Lately I've been thinking of Daley almost in terms of classical tragedy: a man with, if not heroic qualities, at least considerable talents and virtues, who is being brought down by a tragic flaw--call it the love of power, a taste for autocracy, or just that old deadly hubris. And as too often happens in tragedy, taking the rest of us down with him.

"These types of things are destined to happen again and again if we don't soon form a real, on-going effort to identify and encourage new leadership in the city."

I have been trying and trying to remember something I read--it may have been by Malcolm X, though of course I didn't take notes--about the importance, beyond the immediate changes one might seek, of cultivating leadership in the community.
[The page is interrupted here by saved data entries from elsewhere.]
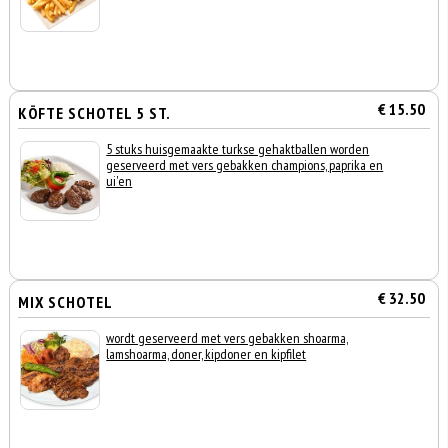
€ 15.50
KÖFTE SCHOTEL 5 ST.
5 stuks huisgemaakte turkse gehaktballen worden
geserveerd met vers gebakken champions, paprika en
ui'en
€ 32.50
MIX SCHOTEL
wordt geserveerd met vers gebakken shoarma,
lamshoarma, doner, kipdoner en kipfilet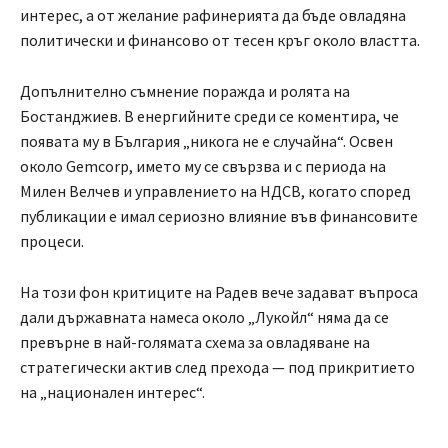
интерес, а от желание рафинерията да бъде овладяна
политически и финансово от тесен кръг около властта.
Допълнително съмнение поражда и ролята на
Бостанджиев. В енергийните среди се коментира, че
появата му в България „никога не е случайна“. Освен
около Gemcorp, името му се свързва и с периода на
Милен Велчев и управлението на НДСВ, когато според
публикации е имал сериозно влияние във финансовите
процеси.
На този фон критиците на Радев вече задават въпроса
дали държавната намеса около „Лукойл“ няма да се
превърне в най-голямата схема за овладяване на
стратегически актив след прехода — под прикритието
на „национален интерес“.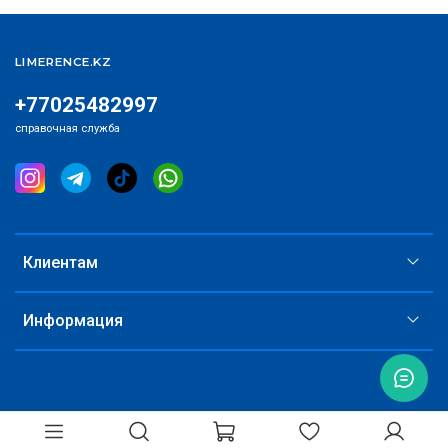
LIMERENCE.KZ
+77025482997
справочная служба
Клиентам
Информация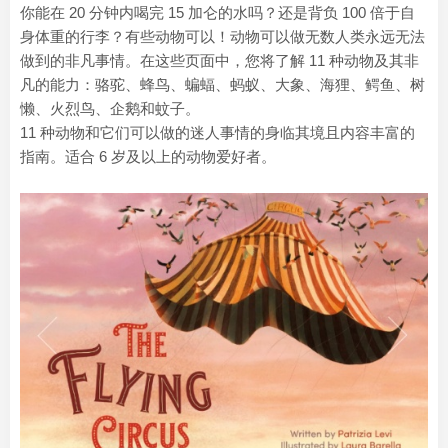
你能在 20 分钟内喝完 15 加仑的水吗？还是背负 100 倍于自
身体重的行李？有些动物可以！动物可以做无数人类永远无法
做到的非凡事情。在这些页面中，您将了解 11 种动物及其非
凡的能力：骆驼、蜂鸟、蝙蝠、蚂蚁、大象、海狸、鳄鱼、树
懒、火烈鸟、企鹅和蚊子。
11 种动物和它们可以做的迷人事情的身临其境且内容丰富的
指南。适合 6 岁及以上的动物爱好者。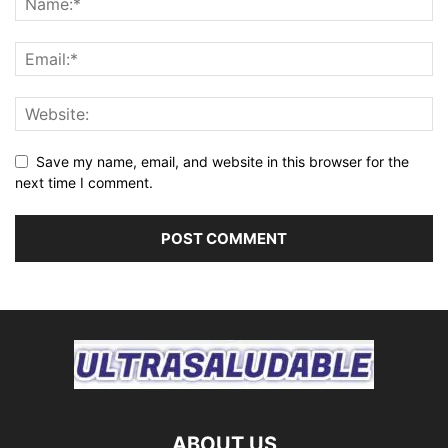
Save my name, email, and website in this browser for the
next time I comment.
ABOUT US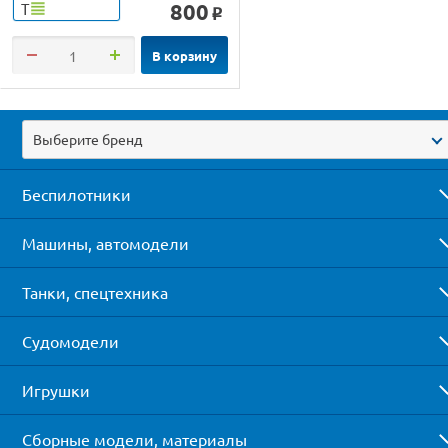
800
Т
o
В корзину
Выберите бренд
Беспилотники
Машины, автомодели
Танки, спецтехника
Судомодели
Игрушки
Сборные модели, материалы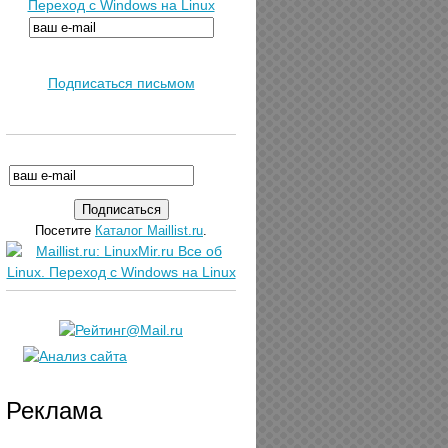
Переход с Windows на Linux
Подписаться письмом
Посетите
Каталог Maillist.ru
.
Реклама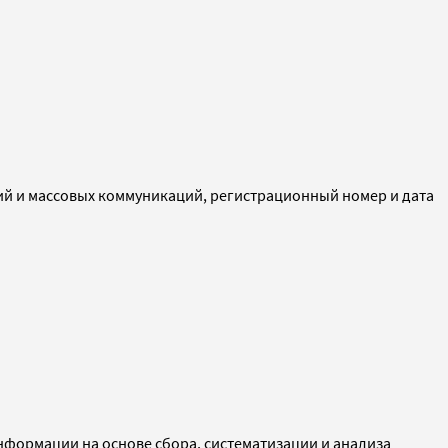
ий и массовых коммуникаций, регистрационный номер и дата
ормации на основе сбора, систематизации и анализа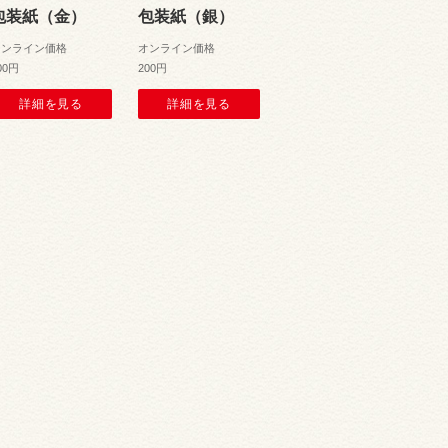
包装紙（金）
包装紙（銀）
オンライン価格
オンライン価格
00円
200円
詳細を見る
詳細を見る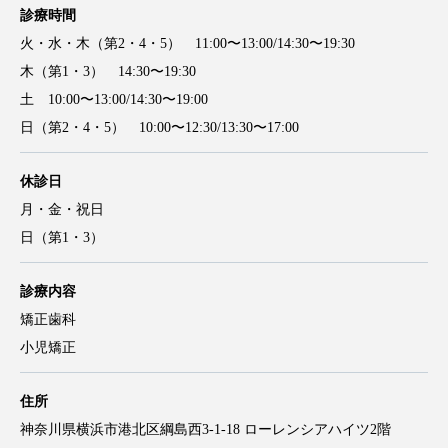
診療時間
火・水・木（第2・4・5） 11:00〜13:00/14:30〜19:30
木（第1・3） 14:30〜19:30
土 10:00〜13:00/14:30〜19:00
日（第2・4・5） 10:00〜12:30/13:30〜17:00
休診日
月・金・祝日
日（第1・3）
診療内容
矯正歯科
小児矯正
住所
神奈川県横浜市港北区綱島西3-1-18 ローレンシアハイツ2階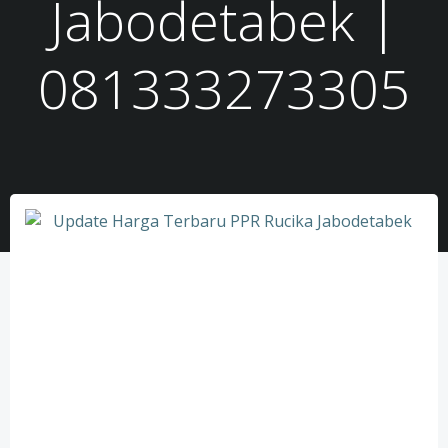
Jabodetabek |
081333273305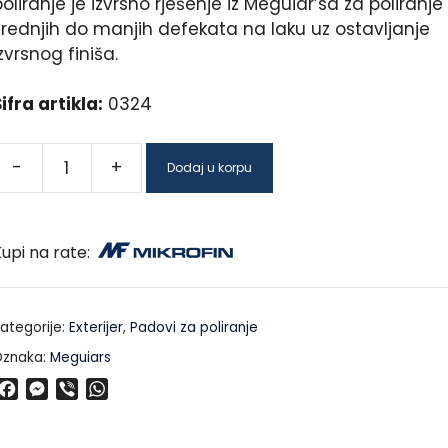
oliranje je izvrsno rješenje iz Meguiar’sa za poliranje
srednjih do manjih defekata na laku uz ostavljanje
zvrsnog finiša.
ifra artikla:
0324
-
+
Dodaj u korpu
upi na rate:
ategorije:
Exterijer
,
Padovi za poliranje
znaka:
Meguiars
F
M
V
W
a
e
i
h
c
s
b
a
Part of Daley's genius as an autocrat--a short-sighted kind of genius certainly, and ruinous from the city's viewpoint--has been his willingness and ability to suppress precisely that effort. Not only has he managed to cut short the development of any credible opposition candidates and organizations, but with the possible exception of Ron Huberman, he seems not even to have cultivated a successor. In that context, maybe Huberman's recent rise signals that Da Mare is finally thinking of stepping down from the throne. But anyone who has read a little about the history of monarchies knows that the time of transition is dangerous, even when the old king's or tsar's or emperor's subjects are glad to see his rule come to an end.